Irap dei professionisti

L’Irap e il requisito dell’autonoma organizzazione.
La recente sentenza delle Sezioni Unite.

L’Imposta regionale sulle attività produttive è stata introdotta nel nostro paese con il decreto legislativo n.446 del 1997. Circa il 90% del gettito ottenuto dall’IRAP è attribuito alle Regioni con l’obiettivo di finanziare il Fondo Sanitario Nazionale. Oggi l’aliquota base è stabilita al 3,9% sul valore della produzione netta.

Il presupposto dell’imposta, il cui periodo coincide con quello valevole ai fini delle imposte sui redditi, è l’esercizio abituale, nel territorio delle regioni, di attività autonomamente organizzate dirette alla produzione o allo scambio di beni ovvero alla prestazione di servizi.
I soggetti passivi dell’imposta, quindi, possono essere gli esercenti un’attivita’ imprenditoriale, commerciale, artigianale o comunque economica, ovvero una libera arte o professione.

E’ opportuno precisare che l’IRAP non opera un’indebita equiparazione dei redditi di lavoro autonomo a quelli di impresa, essendo un’imposta volta ad incidere su di un fatto economico diverso dal reddito, ossia sul valore aggiunto prodotto dalle singole unità organizzative che, ove sussistente, costituisce un indice di capacità contributiva capace di giustificare l’imposizione sia nei confronti delle imprese che dei lavoratori autonomi (v. sent. n.156/2001 Corte Costituzionale).

La recente sentenza delle Sezioni Uniti (sentenza n.9451 del 10 maggio 2016) si è occupata della dibattuta questione delle situazioni in cui l’IRAP non dovrebbe essere applicata ai professionisti e, in particolare, dei presupposti in presenza dei quali non ricorrerebbe l’autonoma organizzaizione.

La Suprema Corte – con un assunto che invero non modifica l’orientamento maggioritario già espresso in precedenza –  ha avuto modo di affermare che il presupposto dell’autonoma organizzazione ricorre quando il contribuente:
a) sia, sotto qualsiasi forma, il responsabile dell’organizzazione;
b) impieghi beni strumentali eccedenti, secondo l’id quod plerumque accidit, il minimo indispensabile per l’esercizio dell’attività in assenza di organizzazione o si avvalga, non occasionalmente, del lavoro altrui per mansioni non meramente esecutive/di segreteria, ovvero si avvalga di lavoro altrui che superi la soglia dell’impiego di un collaboratore che esplichi mansioni esecutive o di segreteria.

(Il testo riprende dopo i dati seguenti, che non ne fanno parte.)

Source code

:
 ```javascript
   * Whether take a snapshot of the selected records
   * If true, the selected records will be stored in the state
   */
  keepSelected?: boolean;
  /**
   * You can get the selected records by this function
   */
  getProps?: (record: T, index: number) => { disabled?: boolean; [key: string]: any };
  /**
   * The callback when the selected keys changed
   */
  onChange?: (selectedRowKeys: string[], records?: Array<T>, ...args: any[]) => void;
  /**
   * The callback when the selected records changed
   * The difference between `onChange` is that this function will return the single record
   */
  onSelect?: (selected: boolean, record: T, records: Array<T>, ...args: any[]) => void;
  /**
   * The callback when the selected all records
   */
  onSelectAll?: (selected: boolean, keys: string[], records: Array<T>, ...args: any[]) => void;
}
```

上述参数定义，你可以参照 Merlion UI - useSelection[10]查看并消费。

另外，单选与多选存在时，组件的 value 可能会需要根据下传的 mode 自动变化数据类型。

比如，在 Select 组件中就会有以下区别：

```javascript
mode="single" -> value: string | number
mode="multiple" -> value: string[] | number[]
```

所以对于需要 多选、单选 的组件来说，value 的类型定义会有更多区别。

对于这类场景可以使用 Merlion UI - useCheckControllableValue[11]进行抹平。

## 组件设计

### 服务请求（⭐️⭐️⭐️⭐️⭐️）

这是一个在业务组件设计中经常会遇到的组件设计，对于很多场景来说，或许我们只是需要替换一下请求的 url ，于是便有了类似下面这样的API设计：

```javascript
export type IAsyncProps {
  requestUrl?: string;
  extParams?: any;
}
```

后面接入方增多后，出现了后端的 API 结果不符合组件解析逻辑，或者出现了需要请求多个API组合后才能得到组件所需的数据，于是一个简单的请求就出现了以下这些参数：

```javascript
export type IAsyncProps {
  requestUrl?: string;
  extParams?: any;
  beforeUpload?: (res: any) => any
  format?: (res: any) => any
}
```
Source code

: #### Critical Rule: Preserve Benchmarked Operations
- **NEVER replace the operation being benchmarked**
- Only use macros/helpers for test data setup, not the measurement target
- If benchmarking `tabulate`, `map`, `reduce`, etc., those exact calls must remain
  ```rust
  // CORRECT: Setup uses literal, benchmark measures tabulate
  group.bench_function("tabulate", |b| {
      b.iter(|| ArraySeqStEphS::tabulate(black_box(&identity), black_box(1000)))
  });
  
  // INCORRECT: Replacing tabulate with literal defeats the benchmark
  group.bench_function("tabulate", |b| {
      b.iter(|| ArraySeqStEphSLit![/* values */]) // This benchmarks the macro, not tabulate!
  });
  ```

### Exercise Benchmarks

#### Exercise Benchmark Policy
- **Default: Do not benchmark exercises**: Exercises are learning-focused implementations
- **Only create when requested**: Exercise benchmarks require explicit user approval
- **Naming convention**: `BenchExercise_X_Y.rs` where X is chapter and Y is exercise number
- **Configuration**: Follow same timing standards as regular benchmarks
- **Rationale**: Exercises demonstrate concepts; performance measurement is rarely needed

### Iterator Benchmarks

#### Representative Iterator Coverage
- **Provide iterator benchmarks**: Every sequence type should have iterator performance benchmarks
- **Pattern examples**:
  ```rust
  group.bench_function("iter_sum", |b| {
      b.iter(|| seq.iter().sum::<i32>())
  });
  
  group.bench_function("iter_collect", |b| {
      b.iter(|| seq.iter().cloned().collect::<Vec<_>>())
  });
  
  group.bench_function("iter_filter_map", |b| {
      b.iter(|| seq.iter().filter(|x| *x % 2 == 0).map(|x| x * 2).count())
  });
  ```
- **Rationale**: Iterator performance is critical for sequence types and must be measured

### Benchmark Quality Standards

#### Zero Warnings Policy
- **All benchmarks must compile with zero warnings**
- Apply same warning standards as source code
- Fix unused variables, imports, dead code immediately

Da tale principio discende che l’automatica sottoposizione ad IRAP del lavoratore autonomo che disponga di un dipendente, qualsiasi sia la natura del rapporto e qualsiasi siano le mansioni esercitate, vanificherebbe l’affermazione di principio desunta dalla lettera della legge. Il giudice di merito, quindi, deve accertare in concreto se la struttura organizzativa costituisca un elemento potenziatore ed aggiuntivo ai fini della produzione del reddito (si tratta di un giudizio di fatto se nel caso concreto, per le specifiche modalità qualitative e quantitative delle prestazioni lavorative di cui il professionista si avvale, le stesse debbano giudicarsi eccedenti il minimo indispensabile).

Infatti la Cassazione ha osservato che, in linea astratta, non può affermarsi che l’apporto fornito all’attività di un professionista dall’utilizzo di ordinarie prestazioni ausiliarie – come quelle di un segretario o di un inserviente – costituisca di per se stesso, a prescindere da qualunque analisi qualitativa e quantitativa di tali prestazioni, un indice indefettibile della presenza di una autonoma organizzazione; si deve, al contrario, ritenere che l’apporto di un collaboratore che apra la porta o risponda al telefono, mentre il medico visita il paziente o l’avvocato riceve il cliente, rientri, solitamente, nel minimo indispensabile per l’esercizio dell’attività professionale.